TASK GOAL: Every entry below needs to be copied exactly.

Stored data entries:
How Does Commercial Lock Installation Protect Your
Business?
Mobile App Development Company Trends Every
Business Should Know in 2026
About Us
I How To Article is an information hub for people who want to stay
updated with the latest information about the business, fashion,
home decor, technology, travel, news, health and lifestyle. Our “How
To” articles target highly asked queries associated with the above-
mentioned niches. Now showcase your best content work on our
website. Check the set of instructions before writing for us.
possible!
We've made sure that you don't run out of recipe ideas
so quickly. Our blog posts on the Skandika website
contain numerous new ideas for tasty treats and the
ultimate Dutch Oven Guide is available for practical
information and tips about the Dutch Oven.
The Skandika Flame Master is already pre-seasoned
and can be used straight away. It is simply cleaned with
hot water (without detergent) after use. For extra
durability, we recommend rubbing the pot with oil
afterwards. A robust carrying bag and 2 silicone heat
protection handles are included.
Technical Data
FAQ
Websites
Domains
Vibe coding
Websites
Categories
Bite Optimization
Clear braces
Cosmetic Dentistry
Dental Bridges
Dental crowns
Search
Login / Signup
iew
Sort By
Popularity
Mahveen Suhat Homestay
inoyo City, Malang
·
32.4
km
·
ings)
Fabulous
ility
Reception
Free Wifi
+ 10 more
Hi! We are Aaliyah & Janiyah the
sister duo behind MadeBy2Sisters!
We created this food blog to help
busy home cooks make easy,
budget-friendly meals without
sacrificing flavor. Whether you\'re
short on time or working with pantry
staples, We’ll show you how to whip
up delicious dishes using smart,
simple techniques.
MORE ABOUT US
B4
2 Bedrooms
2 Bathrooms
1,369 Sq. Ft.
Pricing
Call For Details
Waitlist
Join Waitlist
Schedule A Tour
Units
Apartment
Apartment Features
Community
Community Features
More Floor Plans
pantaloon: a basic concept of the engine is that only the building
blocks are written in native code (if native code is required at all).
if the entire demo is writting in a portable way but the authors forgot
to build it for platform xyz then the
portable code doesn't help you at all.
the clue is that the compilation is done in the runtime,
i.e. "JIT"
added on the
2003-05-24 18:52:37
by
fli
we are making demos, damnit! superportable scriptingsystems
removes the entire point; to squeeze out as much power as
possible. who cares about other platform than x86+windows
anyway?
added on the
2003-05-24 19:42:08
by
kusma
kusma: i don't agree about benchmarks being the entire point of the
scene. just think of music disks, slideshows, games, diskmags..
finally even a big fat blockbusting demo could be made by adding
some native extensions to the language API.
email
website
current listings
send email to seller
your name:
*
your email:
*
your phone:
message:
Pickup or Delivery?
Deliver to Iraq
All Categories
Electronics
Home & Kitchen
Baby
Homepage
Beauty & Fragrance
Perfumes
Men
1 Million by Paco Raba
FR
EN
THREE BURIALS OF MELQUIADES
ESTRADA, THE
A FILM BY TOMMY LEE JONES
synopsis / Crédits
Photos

ANSWER BOX:
How Does Commercial Lock Installation Protect Your
Business?
Mobile App Development Company Trends Every
Business Should Know in 2026
About Us
I How To Article is an information hub for people who want to stay
updated with the latest information about the business, fashion,
home decor, technology, travel, news, health and lifestyle. Our “How
To” articles target highly asked queries associated with the above-
mentioned niches. Now showcase your best content work on our
website. Check the set of instructions before writing for us.
possible!
We've made sure that you don't run out of recipe ideas
so quickly. Our blog posts on the Skandika website
contain numerous new ideas for tasty treats and the
ultimate Dutch Oven Guide is available for practical
information and tips about the Dutch Oven.
The Skandika Flame Master is already pre-seasoned
and can be used straight away. It is simply cleaned with
hot water (without detergent) after use. For extra
durability, we recommend rubbing the pot with oil
afterwards. A robust carrying bag and 2 silicone heat
protection handles are included.
Technical Data
FAQ
Websites
Domains
Vibe coding
Websites
Categories
Bite Optimization
Clear braces
Cosmetic Dentistry
Dental Bridges
Dental crowns
Search
Login / Signup
iew
Sort By
Popularity
Mahveen Suhat Homestay
inoyo City, Malang
·
32.4
km
·
ings)
Fabulous
ility
Reception
Free Wifi
+ 10 more
Hi! We are Aaliyah & Janiyah the
sister duo behind MadeBy2Sisters!
We created this food blog to help
busy home cooks make easy,
budget-friendly meals without
sacrificing flavor. Whether you\'re
short on time or working with pantry
staples, We’ll show you how to whip
up delicious dishes using smart,
simple techniques.
MORE ABOUT US
B4
2 Bedrooms
2 Bathrooms
1,369 Sq. Ft.
Pricing
Call For Details
Waitlist
Join Waitlist
Schedule A Tour
Units
Apartment
Apartment Features
Community
Community Features
More Floor Plans
pantaloon: a basic concept of the engine is that only the building
blocks are written in native code (if native code is required at all).
if the entire demo is writting in a portable way but the authors forgot
to build it for platform xyz then the
portable code doesn't help you at all.
the clue is that the compilation is done in the runtime,
i.e. "JIT"
added on the
2003-05-24 18:52:37
by
fli
we are making demos, damnit! superportable scriptingsystems
removes the entire point; to squeeze out as much power as
possible. who cares about other platform than x86+windows
anyway?
added on the
2003-05-24 19:42:08
by
kusma
kusma: i don't agree about benchmarks being the entire point of the
scene. just think of music disks, slideshows, games, diskmags..
finally even a big fat blockbusting demo could be made by adding
some native extensions to the language API.
email
website
current listings
send email to seller
your name:
*
your email:
*
your phone:
message:
Pickup or Delivery?
Deliver to Iraq
All Categories
Electronics
Home & Kitchen
Baby
Homepage
Beauty & Fragrance
Perfumes
Men
1 Million by Paco Raba
FR
EN
THREE BURIALS OF MELQUIADES
ESTRADA, THE
A FILM BY TOMMY LEE JONES
synopsis / Crédits
Photos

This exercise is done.